**INSTRUÇÕES DOS EXERCÍCIOS:**
• A. Segundo o texto de leitura sobre a santa, por que o palácio dela em Roma não pôde ser vendido?
• B. Prossiga o texto de leitura sobre a santa e sua fortuna a partir da última frase apresentada.

═════ TEXTO DE LEITURA

Na verdade, além de suas joias, prata e arte preciosa, ela possuía grandes terras chamadas latifúndios na Itália, Sicília, Gália, Espanha, África Proconsular, Numídia, Mauritânia, Mesopotâmia, Síria, Palestina e Egito. Sua fortuna era tão grande que um palácio em Roma não pôde ser vendido porque nenhum comprador com dinheiro suficiente para comprá-lo pôde ser encontrado. Até o Senado comentou sobre a venda de propriedades como um desperdício excessivo, mas a Santa permaneceu firme em seu propósito, alcançando-o depois de muitos anos.
Com o dinheiro das vendas, ela construiu conventos e mosteiros, protegeu os pobres, fez doações para igrejas e resgatou prisioneiros. Seus negócios fizeram com que a Santa viajasse muito, e ela escolheu residir em lugares onde os Bispos eram conhecidos pela santidade e conhecimento das Escrituras. Assim, ela entrou em contato com os grandes santos de seu tempo, como Santo Agostinho.
Depois de realizar a “obra de Marta,” como chamava sua preocupação com os bens terrenos, dedicou-se à “obra de Maria,” seu desejo de muitos anos. Ela se retirou para um convento em Jerusalém, usava pano de saco como traje de penitência e se dedicou à oração, ao jejum e ao estudo das Escrituras.
Ela escrevia muito, fazendo o trabalho de uma escriba, pois tinha bons conhecimentos de latim e grego. Ela encorajou a oração noturna do Ofício Divino e foi a diretora espiritual de muitos conventos para mulheres.

══════════
═════ DADOS FORNECIDOS

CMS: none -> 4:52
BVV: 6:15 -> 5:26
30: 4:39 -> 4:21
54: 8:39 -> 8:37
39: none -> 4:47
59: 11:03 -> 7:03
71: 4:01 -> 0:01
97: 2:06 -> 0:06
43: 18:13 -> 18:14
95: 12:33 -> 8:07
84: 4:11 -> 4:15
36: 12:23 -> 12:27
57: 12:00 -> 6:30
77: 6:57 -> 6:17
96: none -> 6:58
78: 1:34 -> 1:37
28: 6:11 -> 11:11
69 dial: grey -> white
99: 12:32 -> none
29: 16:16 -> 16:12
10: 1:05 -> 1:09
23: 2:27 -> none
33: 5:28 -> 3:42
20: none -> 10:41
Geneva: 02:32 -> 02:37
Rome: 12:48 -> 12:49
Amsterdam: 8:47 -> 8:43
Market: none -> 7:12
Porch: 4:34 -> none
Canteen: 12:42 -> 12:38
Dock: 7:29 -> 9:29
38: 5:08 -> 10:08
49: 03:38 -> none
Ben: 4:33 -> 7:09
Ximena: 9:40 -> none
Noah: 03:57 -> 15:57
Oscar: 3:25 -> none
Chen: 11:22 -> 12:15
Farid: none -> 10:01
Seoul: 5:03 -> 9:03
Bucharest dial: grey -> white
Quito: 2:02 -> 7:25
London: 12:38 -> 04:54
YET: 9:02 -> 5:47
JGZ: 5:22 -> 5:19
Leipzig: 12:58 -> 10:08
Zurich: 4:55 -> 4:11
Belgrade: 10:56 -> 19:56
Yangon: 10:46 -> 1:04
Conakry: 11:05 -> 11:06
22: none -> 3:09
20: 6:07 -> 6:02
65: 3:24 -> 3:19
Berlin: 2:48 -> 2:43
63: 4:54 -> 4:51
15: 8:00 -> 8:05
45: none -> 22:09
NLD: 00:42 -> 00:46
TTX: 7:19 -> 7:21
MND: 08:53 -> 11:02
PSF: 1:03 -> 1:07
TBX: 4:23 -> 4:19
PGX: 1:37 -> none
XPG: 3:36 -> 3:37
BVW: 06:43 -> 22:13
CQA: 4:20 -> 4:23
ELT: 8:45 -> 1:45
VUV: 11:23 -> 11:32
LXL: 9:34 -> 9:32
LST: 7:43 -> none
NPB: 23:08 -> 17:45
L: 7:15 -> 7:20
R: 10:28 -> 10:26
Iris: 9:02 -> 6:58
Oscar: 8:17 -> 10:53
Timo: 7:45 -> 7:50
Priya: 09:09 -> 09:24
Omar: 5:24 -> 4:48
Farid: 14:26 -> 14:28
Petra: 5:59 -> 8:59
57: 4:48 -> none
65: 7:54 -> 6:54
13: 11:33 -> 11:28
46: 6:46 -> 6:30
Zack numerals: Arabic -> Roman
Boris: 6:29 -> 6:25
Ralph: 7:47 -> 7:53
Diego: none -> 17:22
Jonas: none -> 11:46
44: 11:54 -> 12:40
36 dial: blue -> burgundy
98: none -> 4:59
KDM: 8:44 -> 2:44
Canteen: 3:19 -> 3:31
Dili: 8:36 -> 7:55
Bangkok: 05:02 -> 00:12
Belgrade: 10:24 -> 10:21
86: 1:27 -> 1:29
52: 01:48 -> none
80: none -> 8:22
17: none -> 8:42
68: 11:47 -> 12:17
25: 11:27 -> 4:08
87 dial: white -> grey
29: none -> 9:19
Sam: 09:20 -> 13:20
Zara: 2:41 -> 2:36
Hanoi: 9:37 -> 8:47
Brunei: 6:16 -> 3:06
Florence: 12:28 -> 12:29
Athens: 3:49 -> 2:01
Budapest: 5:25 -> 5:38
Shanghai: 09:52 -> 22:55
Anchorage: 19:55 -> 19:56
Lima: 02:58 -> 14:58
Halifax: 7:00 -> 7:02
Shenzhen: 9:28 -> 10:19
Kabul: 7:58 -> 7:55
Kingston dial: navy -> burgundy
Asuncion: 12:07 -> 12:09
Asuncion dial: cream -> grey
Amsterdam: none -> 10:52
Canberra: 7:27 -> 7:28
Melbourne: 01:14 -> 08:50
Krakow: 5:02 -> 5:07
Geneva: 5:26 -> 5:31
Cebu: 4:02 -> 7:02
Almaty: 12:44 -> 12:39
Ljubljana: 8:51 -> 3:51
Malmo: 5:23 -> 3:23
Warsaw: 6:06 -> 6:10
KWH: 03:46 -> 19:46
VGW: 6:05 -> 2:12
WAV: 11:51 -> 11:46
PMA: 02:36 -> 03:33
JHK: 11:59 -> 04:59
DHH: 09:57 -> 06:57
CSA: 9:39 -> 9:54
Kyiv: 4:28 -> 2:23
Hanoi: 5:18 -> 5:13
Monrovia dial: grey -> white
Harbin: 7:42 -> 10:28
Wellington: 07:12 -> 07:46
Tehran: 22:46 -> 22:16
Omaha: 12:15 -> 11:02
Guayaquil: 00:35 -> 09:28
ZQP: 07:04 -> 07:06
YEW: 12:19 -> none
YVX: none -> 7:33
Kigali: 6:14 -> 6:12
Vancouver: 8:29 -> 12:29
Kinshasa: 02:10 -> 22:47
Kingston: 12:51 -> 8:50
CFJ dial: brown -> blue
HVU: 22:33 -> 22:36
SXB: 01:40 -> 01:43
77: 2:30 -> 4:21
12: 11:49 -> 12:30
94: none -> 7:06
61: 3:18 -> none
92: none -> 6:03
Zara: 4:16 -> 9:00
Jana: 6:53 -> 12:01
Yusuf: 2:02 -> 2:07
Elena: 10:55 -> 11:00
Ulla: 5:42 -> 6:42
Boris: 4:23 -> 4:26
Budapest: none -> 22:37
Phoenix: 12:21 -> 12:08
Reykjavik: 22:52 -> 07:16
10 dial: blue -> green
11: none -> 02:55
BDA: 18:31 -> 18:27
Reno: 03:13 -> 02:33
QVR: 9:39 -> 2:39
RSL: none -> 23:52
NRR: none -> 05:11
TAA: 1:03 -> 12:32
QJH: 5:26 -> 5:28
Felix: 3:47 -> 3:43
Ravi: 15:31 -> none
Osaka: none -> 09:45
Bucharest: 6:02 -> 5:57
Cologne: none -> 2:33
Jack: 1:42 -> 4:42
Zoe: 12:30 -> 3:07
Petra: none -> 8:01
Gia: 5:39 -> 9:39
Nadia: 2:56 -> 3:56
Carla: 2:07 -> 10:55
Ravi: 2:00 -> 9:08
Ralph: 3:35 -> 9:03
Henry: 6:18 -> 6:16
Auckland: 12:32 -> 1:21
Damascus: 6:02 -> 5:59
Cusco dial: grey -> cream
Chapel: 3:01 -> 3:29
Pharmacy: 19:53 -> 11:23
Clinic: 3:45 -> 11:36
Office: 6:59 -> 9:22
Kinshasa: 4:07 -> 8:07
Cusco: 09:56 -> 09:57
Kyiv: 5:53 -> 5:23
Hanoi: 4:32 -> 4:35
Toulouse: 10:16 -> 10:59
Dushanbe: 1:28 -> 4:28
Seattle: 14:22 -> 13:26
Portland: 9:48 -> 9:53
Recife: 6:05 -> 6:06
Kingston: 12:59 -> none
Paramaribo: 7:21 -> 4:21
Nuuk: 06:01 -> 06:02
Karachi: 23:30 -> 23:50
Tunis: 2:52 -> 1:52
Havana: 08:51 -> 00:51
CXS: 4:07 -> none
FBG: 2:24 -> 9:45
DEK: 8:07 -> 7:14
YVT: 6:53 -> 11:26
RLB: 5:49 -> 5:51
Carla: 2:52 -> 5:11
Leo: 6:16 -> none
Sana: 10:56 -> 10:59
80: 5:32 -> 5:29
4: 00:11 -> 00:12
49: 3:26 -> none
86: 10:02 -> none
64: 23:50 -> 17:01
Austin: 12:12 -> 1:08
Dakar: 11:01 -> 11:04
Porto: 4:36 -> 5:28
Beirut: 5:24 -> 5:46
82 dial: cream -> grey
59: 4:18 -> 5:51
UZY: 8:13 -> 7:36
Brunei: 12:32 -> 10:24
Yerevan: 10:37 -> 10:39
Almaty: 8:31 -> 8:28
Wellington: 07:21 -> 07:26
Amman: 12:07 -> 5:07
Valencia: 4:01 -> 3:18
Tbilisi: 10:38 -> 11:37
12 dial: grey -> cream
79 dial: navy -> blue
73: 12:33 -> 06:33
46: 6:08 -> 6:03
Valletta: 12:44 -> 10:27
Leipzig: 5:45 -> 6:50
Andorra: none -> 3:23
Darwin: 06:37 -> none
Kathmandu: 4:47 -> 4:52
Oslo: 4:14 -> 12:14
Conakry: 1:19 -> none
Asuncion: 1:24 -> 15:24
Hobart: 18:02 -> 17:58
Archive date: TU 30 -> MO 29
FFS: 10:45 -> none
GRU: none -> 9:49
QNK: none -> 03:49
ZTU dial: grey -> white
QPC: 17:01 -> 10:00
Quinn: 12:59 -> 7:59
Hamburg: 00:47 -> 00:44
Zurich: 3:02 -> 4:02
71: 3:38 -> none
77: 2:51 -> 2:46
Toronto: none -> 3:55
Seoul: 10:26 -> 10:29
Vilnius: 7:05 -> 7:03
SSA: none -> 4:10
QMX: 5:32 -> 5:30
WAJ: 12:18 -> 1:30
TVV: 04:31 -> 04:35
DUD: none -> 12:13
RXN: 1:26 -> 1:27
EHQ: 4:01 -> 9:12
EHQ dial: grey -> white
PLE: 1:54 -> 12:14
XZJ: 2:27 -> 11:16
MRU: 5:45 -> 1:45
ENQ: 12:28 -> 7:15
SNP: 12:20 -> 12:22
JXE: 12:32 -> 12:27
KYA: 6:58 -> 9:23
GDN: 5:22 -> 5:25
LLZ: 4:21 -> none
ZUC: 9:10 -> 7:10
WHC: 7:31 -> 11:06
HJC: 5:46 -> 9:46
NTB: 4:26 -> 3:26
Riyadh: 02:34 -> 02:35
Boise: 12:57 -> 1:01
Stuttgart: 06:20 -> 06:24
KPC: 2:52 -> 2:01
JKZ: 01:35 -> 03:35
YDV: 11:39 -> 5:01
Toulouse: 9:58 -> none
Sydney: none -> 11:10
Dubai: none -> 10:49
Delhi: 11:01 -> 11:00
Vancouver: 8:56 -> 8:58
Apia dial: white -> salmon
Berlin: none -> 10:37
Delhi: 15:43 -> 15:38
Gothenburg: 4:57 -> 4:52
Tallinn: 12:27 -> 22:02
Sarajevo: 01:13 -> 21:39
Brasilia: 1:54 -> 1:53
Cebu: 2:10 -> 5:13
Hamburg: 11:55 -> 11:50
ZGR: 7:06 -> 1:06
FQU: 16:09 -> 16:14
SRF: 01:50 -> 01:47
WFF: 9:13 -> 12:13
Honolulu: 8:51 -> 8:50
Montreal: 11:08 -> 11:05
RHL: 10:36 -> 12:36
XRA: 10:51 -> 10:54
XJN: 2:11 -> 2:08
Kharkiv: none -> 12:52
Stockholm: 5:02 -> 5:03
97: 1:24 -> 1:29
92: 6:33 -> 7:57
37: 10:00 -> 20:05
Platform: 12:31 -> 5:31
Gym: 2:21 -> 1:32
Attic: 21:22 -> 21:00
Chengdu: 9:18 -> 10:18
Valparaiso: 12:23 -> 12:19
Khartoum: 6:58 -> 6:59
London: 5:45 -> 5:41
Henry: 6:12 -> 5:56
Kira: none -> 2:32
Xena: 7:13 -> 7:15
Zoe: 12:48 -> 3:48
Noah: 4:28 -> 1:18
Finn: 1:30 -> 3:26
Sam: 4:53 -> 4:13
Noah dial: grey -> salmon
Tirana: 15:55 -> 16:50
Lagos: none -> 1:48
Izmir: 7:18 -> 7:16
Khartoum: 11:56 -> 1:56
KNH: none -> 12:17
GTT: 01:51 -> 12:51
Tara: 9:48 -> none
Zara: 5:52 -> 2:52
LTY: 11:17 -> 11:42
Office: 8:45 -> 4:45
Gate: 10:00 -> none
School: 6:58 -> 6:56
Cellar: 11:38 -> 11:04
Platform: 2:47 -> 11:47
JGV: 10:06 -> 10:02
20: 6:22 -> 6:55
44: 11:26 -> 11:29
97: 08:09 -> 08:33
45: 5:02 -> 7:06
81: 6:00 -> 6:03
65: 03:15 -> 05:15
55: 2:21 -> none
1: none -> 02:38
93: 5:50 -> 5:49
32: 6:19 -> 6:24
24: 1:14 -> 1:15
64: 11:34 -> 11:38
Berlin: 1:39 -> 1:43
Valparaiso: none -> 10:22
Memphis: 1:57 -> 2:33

══════════

**RESPOSTAS POR TAREFA:**
• A. Não se encontrou nenhum comprador com dinheiro suficiente para comprá-lo.

• B.
Santa Melânia morreu em Jerusalém em 31 de dezembro de 439. Sua vida foi minuciosamente registrada por seu filho adotivo e discípulo espiritual Gerôncio. Ela foi considerada uma das grandes personagens de seu tempo e recebeu um grande elogio de São Jerônimo, que a apontou como modelo para suas seguidoras femininas.
Comentários do Prof. Plinio:
Esses dados sobre Santa Melânia só podem ser devidamente compreendidos quando levamos em consideração a forma como as riquezas eram distribuídas no Império Romano.
Os historiadores oficiais gostam de elogiar as civilizações antigas, descrevendo as civilizações romana, grega, egípcia, indiana, chinesa e japonesa como maravilhosas. Mas eles deixam certos tópicos no esquecimento como, por exemplo, o papel da classe média e o bem-estar dos trabalhadores.
Na maioria dessas civilizações não havia classe média como a entendemos hoje e não havia benefícios para os trabalhadores porque quase todos os trabalhadores eram escravos. A maioria dos habitantes de Roma e do Império Romano era composta de escravos. O muito elogiado sentido jurídico dos romanos era notável, concordo, mas o que aconteceu é que a maior parte da população formada por escravos estava situada fora da lei. A lei aplicava-se apenas a uma minoria.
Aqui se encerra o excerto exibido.